The Bank of England is launching a review into the £1.2 trillion open-ended fund market in a bid to safeguard financial stability in the wake of the Neil Woodford scandal, it said today.
Fallen stockpicker Woodford gated his £3.7 billion flaship Equity Income Fund, stuffed with illiquid smaller companies, to withdrawals last month, trapping thousands of investors.
The Bank and the Financial Conduct Authority are set to examine short-notice withdrawals from funds where investment assets such as commercial property can’t be sold quickly at the market price.
The Bank’s financial policy committee, chaired by Governor Mark Carney, said “the mismatch between redemption terms and the liquidity of some funds’ assets has the potential to become a systemic issue”.

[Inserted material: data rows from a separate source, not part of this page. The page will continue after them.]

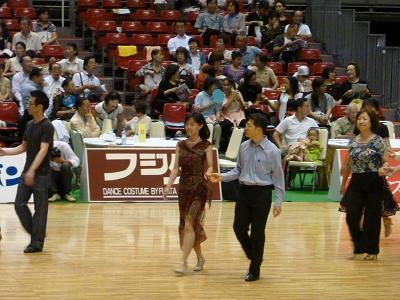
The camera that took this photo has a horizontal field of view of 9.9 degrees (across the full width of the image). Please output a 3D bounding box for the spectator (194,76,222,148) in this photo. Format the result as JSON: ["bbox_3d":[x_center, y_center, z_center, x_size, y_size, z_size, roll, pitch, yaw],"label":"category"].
[{"bbox_3d":[0.182,-0.499,36.120,0.500,1.250,0.800,-1,5,-22],"label":"spectator"}]

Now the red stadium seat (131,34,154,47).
[{"bbox_3d":[-0.920,-1.719,38.564,0.420,0.400,0.440,0,5,-14],"label":"red stadium seat"}]

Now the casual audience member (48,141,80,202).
[{"bbox_3d":[-1.737,0.234,30.018,0.560,0.820,0.650,2,5,8],"label":"casual audience member"}]

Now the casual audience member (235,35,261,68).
[{"bbox_3d":[0.723,-1.232,37.174,0.520,1.220,0.750,1,5,-5],"label":"casual audience member"}]

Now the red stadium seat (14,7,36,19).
[{"bbox_3d":[-2.966,-2.241,39.689,0.420,0.400,0.440,0,5,-14],"label":"red stadium seat"}]

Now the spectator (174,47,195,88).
[{"bbox_3d":[-0.253,-1.085,37.800,0.500,1.200,0.750,0,5,3],"label":"spectator"}]

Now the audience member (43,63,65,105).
[{"bbox_3d":[-2.326,-0.784,37.000,0.520,1.220,0.780,-1,5,-9],"label":"audience member"}]

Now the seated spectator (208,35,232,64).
[{"bbox_3d":[0.327,-1.263,38.585,0.500,1.250,0.720,1,5,-5],"label":"seated spectator"}]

Its Financial Stability Report noted major redemptions early this year amid Brexit uncertainty. Alongside Woodford, a bond fund run by asset manager H2O also sparked concern after billions of dollars worth of withdrawals in a matter of days.
The central bank and the FCA will look at the “costs and benefits of aligning redemption terms, including pricing and notice periods, with the typical time it takes to realise market prices for funds’ assets in normal and stressed market conditions”. Options could involve banning one-day withdrawals in some cases to avoid a run on the funds.
The Bank added that daily redemptions can give an “incentive for investors to redeem when they expect others to do so”, creating a “self-reinforcing dynamic” which can lead to so many investors rushing to redeem that funds have no choice but to suspend all withdrawals”.
The mere fear of possible suspension also reinforces the incentive to withdraw funds, it added.
Threadneedle Street’s financial stability report noted UK banks hold enough capital to cope with a simultaneous disorderly no-deal Brexit and global trade war, but added that the “perceived likelihood” of a no-deal Brexit had increased since the start of the year.